L’institution monarchique n’est pas encore ouvertement remise en cause par la majorité des Swazis. Mais l’aggravation des problèmes économiques et l’absence de réformes politiques pourrait bien amener une radicalisation de l’opposition. Mswati III aurait donc intérêt, s’il veut assurer la pérennité de cette institution et celle de sa dynastie, à prendre l’initiative de réformes courageuses avant qu’il ne soit trop tard. Ces réformes devraient bien sûr commencer par un changement radical dans le train de vie du roi et de la famille royale.

Hervé Cheuzeville

[1] Tous les rhinocéros sont gris, malgré la distinction faite entre deux espèces : les rhinocéros « blancs » et les rhinocéros « noirs ». Ces appellations n’ont rien à voir avec la couleur des animaux. Les « blancs » doivent leur surnom à une incompréhension linguistique entre néerlandophones et anglophones. Ils ont une large mâchoire inférieure qui leur permet de brouter. En Néerlandais, large se dit « wijd ». Les Hollandais furent les premiers Européens à s’établir dans ce qui est aujourd’hui l’Afrique du Sud. Ce sont eux qui donnèrent leur appellation aux rhinocéros « wijd ». Les Britanniques, arrivés deux siècles plus tard, comprirent « white », c’est-à-dire « blanc ». Par opposition, l’autre espèce fut baptisée « noire ». La mâchoire inférieure de ces rhinocéros noirs est pointue, ce qui leur permet de se nourrir des feuilles d’arbustes.

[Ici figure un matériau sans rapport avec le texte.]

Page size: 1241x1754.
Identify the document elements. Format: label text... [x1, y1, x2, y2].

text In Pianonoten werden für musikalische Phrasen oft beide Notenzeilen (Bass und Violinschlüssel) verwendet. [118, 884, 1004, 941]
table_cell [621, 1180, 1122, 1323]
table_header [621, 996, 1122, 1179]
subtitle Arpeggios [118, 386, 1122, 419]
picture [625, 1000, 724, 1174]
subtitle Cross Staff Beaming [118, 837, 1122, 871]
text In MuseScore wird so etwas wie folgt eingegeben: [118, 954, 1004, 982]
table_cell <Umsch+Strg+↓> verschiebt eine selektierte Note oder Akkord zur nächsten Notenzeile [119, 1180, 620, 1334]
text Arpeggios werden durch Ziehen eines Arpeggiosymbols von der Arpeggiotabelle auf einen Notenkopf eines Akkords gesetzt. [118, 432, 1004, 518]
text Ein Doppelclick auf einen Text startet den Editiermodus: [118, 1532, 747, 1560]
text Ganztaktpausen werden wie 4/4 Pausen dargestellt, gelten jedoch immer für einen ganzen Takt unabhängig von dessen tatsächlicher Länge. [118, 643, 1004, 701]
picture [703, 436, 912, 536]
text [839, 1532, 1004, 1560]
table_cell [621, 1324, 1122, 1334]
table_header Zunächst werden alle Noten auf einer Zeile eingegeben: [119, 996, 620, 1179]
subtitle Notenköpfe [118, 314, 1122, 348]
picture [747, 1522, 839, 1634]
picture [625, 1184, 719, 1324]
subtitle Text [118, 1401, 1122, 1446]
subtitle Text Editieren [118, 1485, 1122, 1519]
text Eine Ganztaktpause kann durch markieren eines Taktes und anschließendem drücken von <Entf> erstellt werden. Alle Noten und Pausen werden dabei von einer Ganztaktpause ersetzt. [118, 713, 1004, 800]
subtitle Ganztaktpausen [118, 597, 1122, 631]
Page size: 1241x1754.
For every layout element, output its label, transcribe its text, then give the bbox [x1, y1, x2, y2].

[2] Avec le Royaume du Lesotho, qui fit l’objet du premier article de cette série sur les « Royaumes méconnus », et le Royaume du Maroc, à l’autre extrémité du continent.

[3] Pharaon de la VIème dynastie qui aurait régné de  2246 à 2152 avant JC, soit 94 années.

[4] Du moins officiellement. Il existe des partis politiques d’opposition, qui opèrent dans la clandestinité et depuis l’Afrique du Sud voisine. Le principal de ces partis est le Mouvement Démocratique Uni du Peuple (PUDEMO).

[5] A l’époque de l’apartheid, tant les jeux d’argent que les relations sexuelles interraciales étaient prohibées.

[6] Comme dans d’autres pays africains anglophones, la méthode dite « ABC » (Abstinence, Be faithful, Condom, c’est-à-dire abstinence, fidélité et préservatif) est mise en avant par les autorités pour combattre le fléau du VIH/SIDA.

[7] African Growth and Opportunity Act, loi adoptée par le Congrès des États-Unis d’Amérique en mai 2000, dans le but de faciliter l’accès au marché étasunien pour les produits en provenance de pays africains acceptant les principes de l’économie libérale. De 31 en l’an 2000, ils sont maintenant 42 pays à bénéficier de cette loi.